(WHAT YOU SHOULD DO):
Locate, in the data below, the line that contains "### 🍙 Other helpful Links" and the line that contains "Thanks goes to"; reproduce exactly those two lines and every line between them, nothing more.

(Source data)

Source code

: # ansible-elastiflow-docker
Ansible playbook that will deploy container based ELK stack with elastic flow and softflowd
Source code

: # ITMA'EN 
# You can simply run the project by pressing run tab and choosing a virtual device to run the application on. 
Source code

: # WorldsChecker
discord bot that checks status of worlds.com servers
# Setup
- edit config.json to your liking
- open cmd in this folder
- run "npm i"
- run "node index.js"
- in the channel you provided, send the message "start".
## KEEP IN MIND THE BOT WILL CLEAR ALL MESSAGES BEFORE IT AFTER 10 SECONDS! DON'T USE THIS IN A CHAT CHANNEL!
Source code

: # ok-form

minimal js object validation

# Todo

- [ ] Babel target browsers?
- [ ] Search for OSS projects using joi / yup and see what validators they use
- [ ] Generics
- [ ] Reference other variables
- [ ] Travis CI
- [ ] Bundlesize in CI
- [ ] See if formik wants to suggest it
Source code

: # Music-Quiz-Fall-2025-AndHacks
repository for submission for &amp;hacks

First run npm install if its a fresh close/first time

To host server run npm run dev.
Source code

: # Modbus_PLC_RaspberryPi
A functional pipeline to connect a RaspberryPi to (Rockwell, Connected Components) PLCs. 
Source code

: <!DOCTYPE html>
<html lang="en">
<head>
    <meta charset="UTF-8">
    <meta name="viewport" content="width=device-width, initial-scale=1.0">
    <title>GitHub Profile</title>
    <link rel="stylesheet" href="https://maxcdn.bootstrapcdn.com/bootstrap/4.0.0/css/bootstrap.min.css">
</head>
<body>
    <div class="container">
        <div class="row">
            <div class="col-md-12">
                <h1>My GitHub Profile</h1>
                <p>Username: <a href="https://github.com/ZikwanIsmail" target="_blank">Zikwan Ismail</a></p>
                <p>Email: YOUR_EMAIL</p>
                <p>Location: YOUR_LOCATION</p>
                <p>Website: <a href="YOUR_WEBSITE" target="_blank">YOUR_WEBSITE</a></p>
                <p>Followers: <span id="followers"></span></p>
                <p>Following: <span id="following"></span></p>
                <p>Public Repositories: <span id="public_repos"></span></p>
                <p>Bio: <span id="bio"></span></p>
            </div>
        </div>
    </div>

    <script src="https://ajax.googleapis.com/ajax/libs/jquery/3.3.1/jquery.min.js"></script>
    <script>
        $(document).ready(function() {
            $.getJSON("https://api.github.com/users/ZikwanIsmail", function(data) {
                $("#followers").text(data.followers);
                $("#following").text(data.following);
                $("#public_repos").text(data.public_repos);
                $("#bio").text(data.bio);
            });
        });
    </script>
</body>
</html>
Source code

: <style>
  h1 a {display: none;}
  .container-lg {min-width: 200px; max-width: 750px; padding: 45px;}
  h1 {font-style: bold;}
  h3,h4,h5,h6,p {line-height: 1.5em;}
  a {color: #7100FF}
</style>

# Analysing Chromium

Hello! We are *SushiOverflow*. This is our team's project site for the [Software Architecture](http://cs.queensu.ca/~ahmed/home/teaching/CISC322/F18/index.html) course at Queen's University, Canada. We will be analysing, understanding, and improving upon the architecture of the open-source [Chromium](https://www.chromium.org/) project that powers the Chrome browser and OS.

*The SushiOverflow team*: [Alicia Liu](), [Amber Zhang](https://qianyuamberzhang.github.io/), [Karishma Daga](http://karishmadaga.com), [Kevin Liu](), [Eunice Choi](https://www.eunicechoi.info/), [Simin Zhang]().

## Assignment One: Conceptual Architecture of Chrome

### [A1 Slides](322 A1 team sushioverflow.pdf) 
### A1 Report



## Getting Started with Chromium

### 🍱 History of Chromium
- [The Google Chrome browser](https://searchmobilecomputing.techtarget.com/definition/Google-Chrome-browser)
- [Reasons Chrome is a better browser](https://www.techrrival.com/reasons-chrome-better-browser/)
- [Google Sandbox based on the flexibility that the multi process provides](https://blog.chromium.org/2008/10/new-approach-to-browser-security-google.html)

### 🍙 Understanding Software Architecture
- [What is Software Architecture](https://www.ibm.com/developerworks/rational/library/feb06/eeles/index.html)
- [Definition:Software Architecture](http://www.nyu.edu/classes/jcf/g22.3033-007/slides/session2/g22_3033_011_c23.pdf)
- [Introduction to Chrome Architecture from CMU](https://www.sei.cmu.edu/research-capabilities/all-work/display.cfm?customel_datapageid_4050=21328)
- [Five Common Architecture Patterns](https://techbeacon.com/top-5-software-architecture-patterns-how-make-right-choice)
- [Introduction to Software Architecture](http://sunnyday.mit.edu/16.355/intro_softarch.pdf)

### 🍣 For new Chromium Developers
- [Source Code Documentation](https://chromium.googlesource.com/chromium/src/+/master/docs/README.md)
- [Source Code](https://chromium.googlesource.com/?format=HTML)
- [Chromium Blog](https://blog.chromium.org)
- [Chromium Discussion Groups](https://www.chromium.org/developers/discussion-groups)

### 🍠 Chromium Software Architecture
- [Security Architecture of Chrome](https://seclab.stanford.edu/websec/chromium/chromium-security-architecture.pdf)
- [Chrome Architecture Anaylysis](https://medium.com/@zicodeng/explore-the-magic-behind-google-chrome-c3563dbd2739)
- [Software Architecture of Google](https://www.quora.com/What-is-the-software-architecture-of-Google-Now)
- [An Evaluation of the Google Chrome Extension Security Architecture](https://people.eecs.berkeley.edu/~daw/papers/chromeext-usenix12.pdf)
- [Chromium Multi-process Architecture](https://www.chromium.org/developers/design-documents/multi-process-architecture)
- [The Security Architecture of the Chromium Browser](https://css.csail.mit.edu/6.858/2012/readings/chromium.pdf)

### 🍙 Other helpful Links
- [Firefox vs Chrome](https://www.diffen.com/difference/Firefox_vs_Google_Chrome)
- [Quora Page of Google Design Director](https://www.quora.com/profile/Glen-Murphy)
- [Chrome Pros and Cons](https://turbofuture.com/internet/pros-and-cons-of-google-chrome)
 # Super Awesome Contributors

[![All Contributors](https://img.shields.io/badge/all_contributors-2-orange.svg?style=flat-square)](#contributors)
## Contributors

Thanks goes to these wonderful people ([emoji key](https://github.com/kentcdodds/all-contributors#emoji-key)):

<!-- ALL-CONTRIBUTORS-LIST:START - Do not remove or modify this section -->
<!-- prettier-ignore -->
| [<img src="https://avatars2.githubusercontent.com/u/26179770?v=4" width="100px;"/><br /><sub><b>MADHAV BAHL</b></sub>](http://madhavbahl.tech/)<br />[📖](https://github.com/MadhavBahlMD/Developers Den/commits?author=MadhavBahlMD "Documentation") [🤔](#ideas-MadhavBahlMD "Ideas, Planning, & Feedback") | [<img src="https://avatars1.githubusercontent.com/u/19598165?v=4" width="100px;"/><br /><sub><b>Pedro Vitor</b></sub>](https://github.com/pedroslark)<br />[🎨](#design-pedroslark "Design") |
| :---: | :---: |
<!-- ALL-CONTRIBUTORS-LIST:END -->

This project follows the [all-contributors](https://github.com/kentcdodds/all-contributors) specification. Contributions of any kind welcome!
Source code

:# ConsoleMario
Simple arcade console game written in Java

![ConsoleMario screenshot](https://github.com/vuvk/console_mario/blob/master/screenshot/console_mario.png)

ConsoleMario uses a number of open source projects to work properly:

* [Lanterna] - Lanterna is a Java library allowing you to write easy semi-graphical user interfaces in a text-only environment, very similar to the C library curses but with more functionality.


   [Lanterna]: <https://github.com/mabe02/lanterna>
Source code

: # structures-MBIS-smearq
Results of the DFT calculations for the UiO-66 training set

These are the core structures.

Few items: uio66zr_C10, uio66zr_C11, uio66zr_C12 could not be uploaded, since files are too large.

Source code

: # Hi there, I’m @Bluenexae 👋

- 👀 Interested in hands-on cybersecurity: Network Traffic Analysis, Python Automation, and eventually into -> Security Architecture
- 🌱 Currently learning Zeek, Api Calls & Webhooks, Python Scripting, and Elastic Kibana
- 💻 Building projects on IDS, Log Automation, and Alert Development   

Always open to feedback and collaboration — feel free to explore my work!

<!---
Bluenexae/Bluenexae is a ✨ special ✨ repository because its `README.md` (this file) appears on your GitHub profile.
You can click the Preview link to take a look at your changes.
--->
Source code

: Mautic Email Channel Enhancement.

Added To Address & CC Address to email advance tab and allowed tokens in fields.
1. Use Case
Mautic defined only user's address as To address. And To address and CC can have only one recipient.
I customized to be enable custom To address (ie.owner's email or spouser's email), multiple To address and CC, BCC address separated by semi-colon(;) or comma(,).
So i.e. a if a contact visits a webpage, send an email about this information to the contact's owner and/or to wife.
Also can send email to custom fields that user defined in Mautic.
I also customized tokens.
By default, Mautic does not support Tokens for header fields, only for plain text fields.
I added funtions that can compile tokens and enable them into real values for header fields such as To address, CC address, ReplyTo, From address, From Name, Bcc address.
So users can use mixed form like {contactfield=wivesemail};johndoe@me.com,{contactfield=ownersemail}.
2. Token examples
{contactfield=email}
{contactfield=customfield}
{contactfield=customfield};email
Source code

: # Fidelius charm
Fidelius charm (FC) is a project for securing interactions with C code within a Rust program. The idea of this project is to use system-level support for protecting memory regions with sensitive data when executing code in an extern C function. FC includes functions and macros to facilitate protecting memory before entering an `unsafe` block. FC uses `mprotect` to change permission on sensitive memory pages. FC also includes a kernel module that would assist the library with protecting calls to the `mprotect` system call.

(ANSWER TO THIS PROBLEM):
### 🍙 Other helpful Links
- [Firefox vs Chrome](https://www.diffen.com/difference/Firefox_vs_Google_Chrome)
- [Quora Page of Google Design Director](https://www.quora.com/profile/Glen-Murphy)
- [Chrome Pros and Cons](https://turbofuture.com/internet/pros-and-cons-of-google-chrome)
 # Super Awesome Contributors

[![All Contributors](https://img.shields.io/badge/all_contributors-2-orange.svg?style=flat-square)](#contributors)
## Contributors

Thanks goes to these wonderful people ([emoji key](https://github.com/kentcdodds/all-contributors#emoji-key)):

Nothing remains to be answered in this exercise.